The number of values of $\displaystyle x \in (-90^{\circ},90^{\circ})$ such that $x\neq 36^{\circ}n$ for $n=0,\pm 1, \pm 2$ and
$\tan x = \cot 5x$ as well as $\sin 2x = \cos 4x$.
Attempt: $\displaystyle \tan x = \cot \left(90^{\circ}-5x\right)$ so $x = n\pi +(90^{\circ}-5x)$ So $\displaystyle x= 36^{\circ}+18^{\circ}$
and $\cos 4x = \cos(90^{\circ}-2x)$ so $4x = 2m\pi\pm 2x$ so $x=60^{\circ}m$ and $x=180^{\circ}m$
now from $x=36^{\circ}n+18^{\circ}$ we have $x=-18^{\circ},18^{\circ}$
and from $x=60^{\circ}m$ we have $x=0,\pm 60^{\circ}$
so we have $6$ solutions but answer is $3$ solution.

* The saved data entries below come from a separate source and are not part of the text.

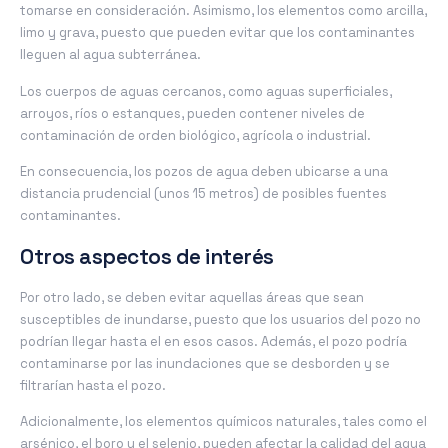
tomarse en consideración. Asimismo, los elementos como arcilla,
limo y grava, puesto que pueden evitar que los contaminantes
lleguen al agua subterránea.
Los cuerpos de aguas cercanos, como aguas superficiales,
arroyos, ríos o estanques, pueden contener niveles de
contaminación de orden biológico, agrícola o industrial.
En consecuencia, los pozos de agua deben ubicarse a una
distancia prudencial (unos 15 metros) de posibles fuentes
contaminantes.
Otros aspectos de interés
Por otro lado, se deben evitar aquellas áreas que sean
susceptibles de inundarse, puesto que los usuarios del pozo no
podrían llegar hasta el en esos casos. Además, el pozo podría
contaminarse por las inundaciones que se desborden y se
filtrarían hasta el pozo.
Adicionalmente, los elementos químicos naturales, tales como el
arsénico, el boro y el selenio, pueden afectar la calidad del agua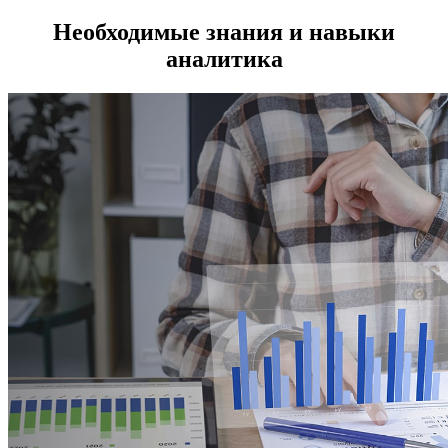
Необходимые знания и навыки
аналитика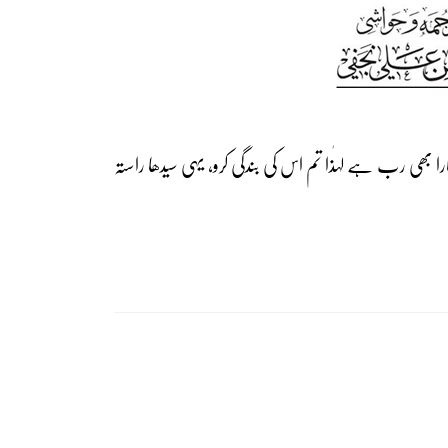
را بھی رب ہے لہٰذا تم اس کی بندگی کرو، یہی سیدھا راستہ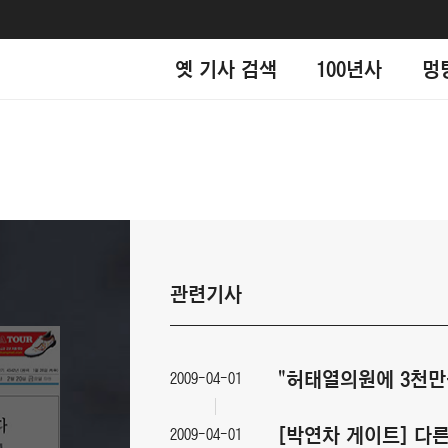
옛 기사 검색
100년사
멍
관련기사
"허태열의원에 3천만
2009-04-01
[박연차 게이트] 다른
2009-04-01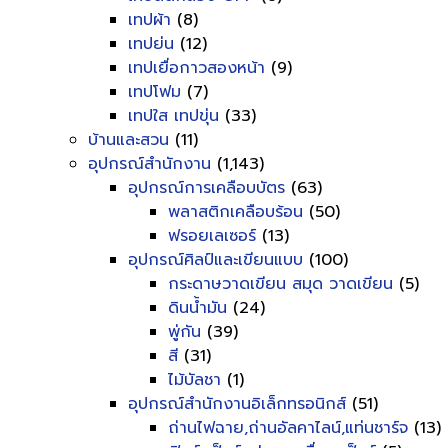
เทปผ้า
(8)
เทปย่น
(12)
เทปเยื่อกาวสองหน้า
(9)
เทปโฟม
(7)
เทปใส เทปขุ่น
(33)
บ้านและสวน
(11)
อุปกรณ์สำนักงาน
(1,143)
อุปกรณ์การเคลือบบัตร
(63)
พลาสติกเคลือบร้อน
(50)
ฟรอยเลเซอร์
(13)
อุปกรณ์ศิลป์และเขียนแบบ
(100)
กระดาษวาดเขียน สมุด วาดเขียน
(5)
ดินน้ำมัน
(24)
พู่กัน
(39)
สี
(31)
ไม้บัลชา
(1)
อุปกรณ์สำนักงานอิเล็กทรอนิกส์
(51)
ถ่านไฟฉาย,ถ่านอัลคาไลน์,แท่นชาร์จ
(13)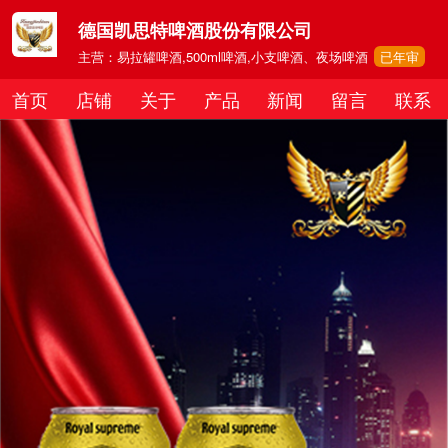
德国凯思特啤酒股份有限公司
主营：易拉罐啤酒,500ml啤酒,小支啤酒、夜场啤酒
已年审
首页
店铺
关于
产品
新闻
留言
联系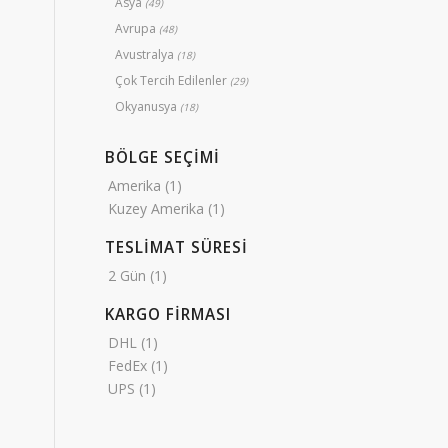
Asya
(49)
Avrupa
(48)
Avustralya
(18)
Çok Tercih Edilenler
(29)
Okyanusya
(18)
BÖLGE SEÇİMİ
Amerika
(1)
Kuzey Amerika
(1)
TESLİMAT SÜRESİ
2 Gün
(1)
KARGO FİRMASI
DHL
(1)
FedEx
(1)
UPS
(1)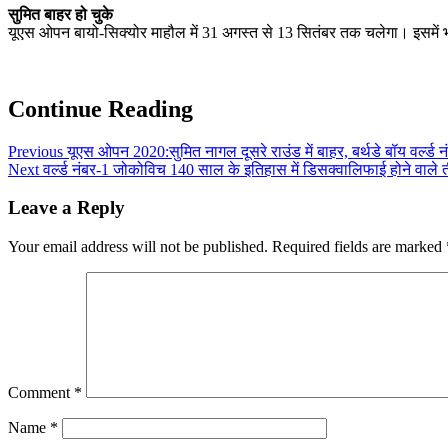
सुमित बाहर हो चुके
यूएस ओपन बायो-सिक्योर माहौल में 31 अगस्त से 13 सितंबर तक चलेगा। इसमें भारत
Continue Reading
Previous
यूएस ओपन 2020:सुमित नागल दूसरे राउंड में बाहर, बर्थडे बॉय वर्ल्ड नंबर
Next
वर्ल्ड नंबर-1 जोकोविच 140 साल के इतिहास में डिसक्वालिफाई होने वा
Leave a Reply
Your email address will not be published.
Required fields are marked
Comment
*
Name
*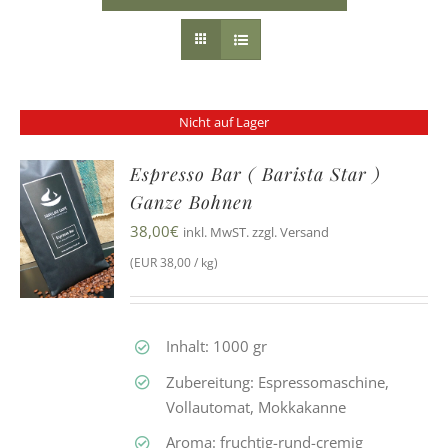
Nicht auf Lager
Espresso Bar ( Barista Star )
Ganze Bohnen
38,00
€
inkl. MwST. zzgl. Versand
(EUR 38,00 / kg)
Inhalt: 1000 gr
Zubereitung: Espressomaschine,
Vollautomat, Mokkakanne
Aroma: fruchtig-rund-cremig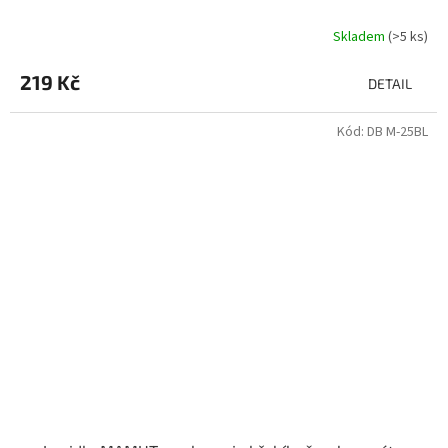
Skladem
(>5 ks)
219 Kč
DETAIL
Kód:
DB M-25BL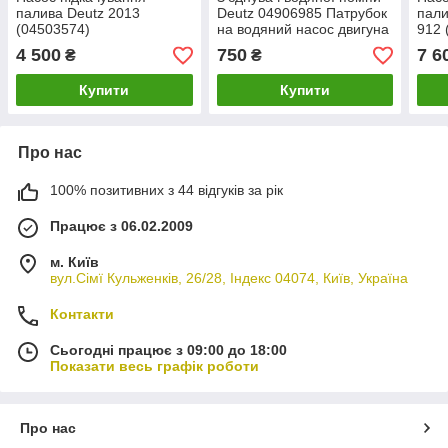
палива Deutz 2013
Deutz 04906985 Патрубок
пали
(04503574)
на водяний насос двигуна
912 
TCD2013 Deutz 2013
підк
4 500
750
7 6
₴
₴
DEU
Купити
Купити
Про нас
100% позитивних з 44 відгуків за рік
Працює з 06.02.2009
м. Київ
вул.Сімї Кульженків, 26/28, Індекс 04074, Київ, Україна
Контакти
Сьогодні працює з 09:00 до 18:00
Показати весь графік роботи
Про нас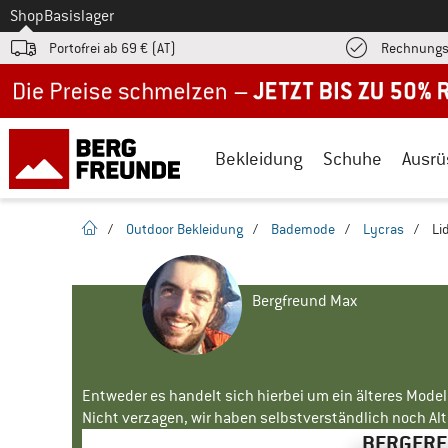
Zum
Shop
Basislager
Portofrei ab 69 € (AT)
Rechnungs
Jetzt bis zu 50% Rabatt im Sommer Sale
Bekleidung
Schuhe
Ausrü
Startseite
/
Outdoor Bekleidung
/
Bademode
/
Lycras
/
Li
Bergfreund Max
Entweder es handelt sich hierbei um ein älteres Mode
Nicht verzagen, wir haben selbstverständlich noch Alte
BERGFREU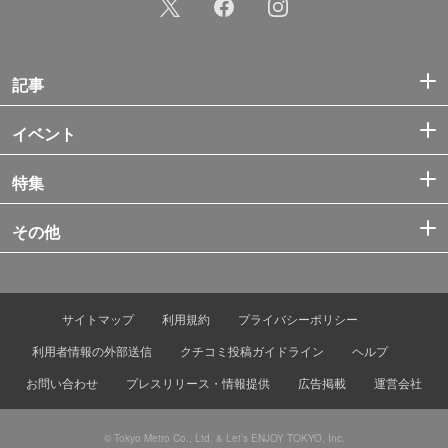
記事
イベント
特集
その他
サイトマップ
利用規約
プライバシーポリシー
利用者情報の外部送信
クチコミ投稿ガイドライン
ヘルプ
お問い合わせ
プレスリリース・情報提供
広告掲載
運営会社
© Tokyo Metro Co., Ltd. & Let’s ENJOY TOKYO, Inc.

could some help me, thanks
Best Answer
Actually, $$x = n\pi + \frac {\pi}{2}-5x $$ $$\Rightarrow 6x = n\pi + \frac {\pi}{2} $$ $$x = 30^\circ n + 15^\circ $$
Anyways, beside the typo, the question asks for solutions that satisfy both equations and not all solutions, that is, if $x_1$ is a solution, then both $(1) $ and $(2) $ should satisfy. $$\tan x_1 =\cot 5x_1 \tag{1} $$ $$\sin 2x_1 =\cos 4x_1 \tag {2} $$
Check that there are only three such $x'$s that satisfy the condition, $-45^\circ, 15^\circ, 75^\circ $. Hope it helps.